In Sri Lanka’s desperation for a solution to its power crisis, The Mahinda Rajapakse Government fast forwarded Norochchalai and granted the contract to a Chinese outfit, even though the CEB Engineers opposed the technology as being both obsolete and inefficient in terms of conversion ratios from use to power.
It has now emerged by an opposition legislator, that the contractor was chosen due to the US$400M commissions paid and not for the best interests of Sri Lanka. The first phase coming into operation (300MW) a few years ago, was plagued by breakdowns and fires, and there were claims and counter claims that it was because the CEB engineers were responsible for the sabotage, to prove their initial assertions. The Counter claim being that a second-hand used plant that has exceeded its useful life had been built, further accentuating the initial suspicions. As an added spanner the low quality coal imported to power the plant has also resulted in heavy losses. This whole saga would be funny if not for the cost to the people of Sri Lanka, every man woman and child. In their desperation to show capacity utilization, the CEB is running at 65% thermal today, and only 35% hydro despite being able to run 35:65 merely to falsely show a potential buyer that it is a viable project. How foolish our state salesman wishing for a sales commission are, to think that a suspicious purchaser will not see through this charade!!
The recent proposal to sell it back to the Chinese as it was too expensive to run, and the Govt. unable to pay the interest on the debt to build it, brings out into the open the previous allegations. At US$1300M, the Chinese are baulking as it is overpriced, partly due to the huge commissions that have been earned by local unscrupulous Govt. backers. China will only pay US$700M if they are allowed to do the next phase at an overpriced rate. This will further tie up SL into a future of worse financial commitments.
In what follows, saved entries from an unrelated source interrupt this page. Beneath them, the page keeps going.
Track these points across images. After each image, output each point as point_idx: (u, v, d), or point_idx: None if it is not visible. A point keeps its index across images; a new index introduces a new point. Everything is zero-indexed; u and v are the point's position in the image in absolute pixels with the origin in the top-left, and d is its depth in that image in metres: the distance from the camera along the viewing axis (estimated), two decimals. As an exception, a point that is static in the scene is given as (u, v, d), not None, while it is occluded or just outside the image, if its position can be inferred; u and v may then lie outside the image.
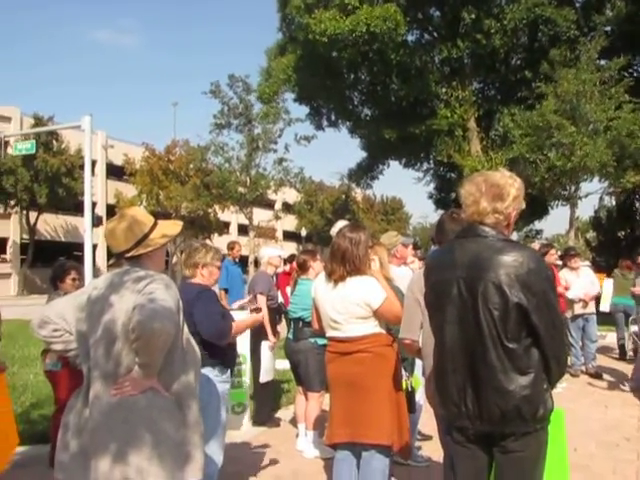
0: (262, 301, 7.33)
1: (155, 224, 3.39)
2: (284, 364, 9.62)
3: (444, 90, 26.53)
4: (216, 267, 5.14)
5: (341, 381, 4.76)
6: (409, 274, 7.38)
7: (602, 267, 18.69)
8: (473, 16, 24.73)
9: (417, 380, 5.40)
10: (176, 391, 3.14)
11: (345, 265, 4.68)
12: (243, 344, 6.96)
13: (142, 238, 3.30)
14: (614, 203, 34.95)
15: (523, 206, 3.27)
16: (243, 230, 55.51)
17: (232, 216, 56.35)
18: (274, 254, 8.34)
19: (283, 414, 8.45)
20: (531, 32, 26.23)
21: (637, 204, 32.60)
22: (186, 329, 3.31)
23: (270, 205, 52.65)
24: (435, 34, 28.72)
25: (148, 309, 2.89)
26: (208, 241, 45.67)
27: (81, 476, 3.07)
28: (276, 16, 30.35)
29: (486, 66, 27.38)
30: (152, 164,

With Sampur now history, with the Indian party pulling out, the Govt. is in a bigger bind not knowing what action to take to fill the power vacuum!!
I believe it is now time to sell it to the highest bidder whoever it may be and pay off some of the loans. The revenue may not be enough for it!! I would not go in for the future phases, as the threat of mercury poisoning, due to the coal power plant, and resulting effluent into the sea, is not worth the price of future life and health cost to the people of Sri Lanka, in their fish consumption from mercury in the fish!
We may have to go back to the drawing board on an alternative solution to the impending power crisis, and Nuclear may be the only option available, unless of course the new technology in harnessing wave power becomes economically feasible in the interim along with more wind-power plants offshore.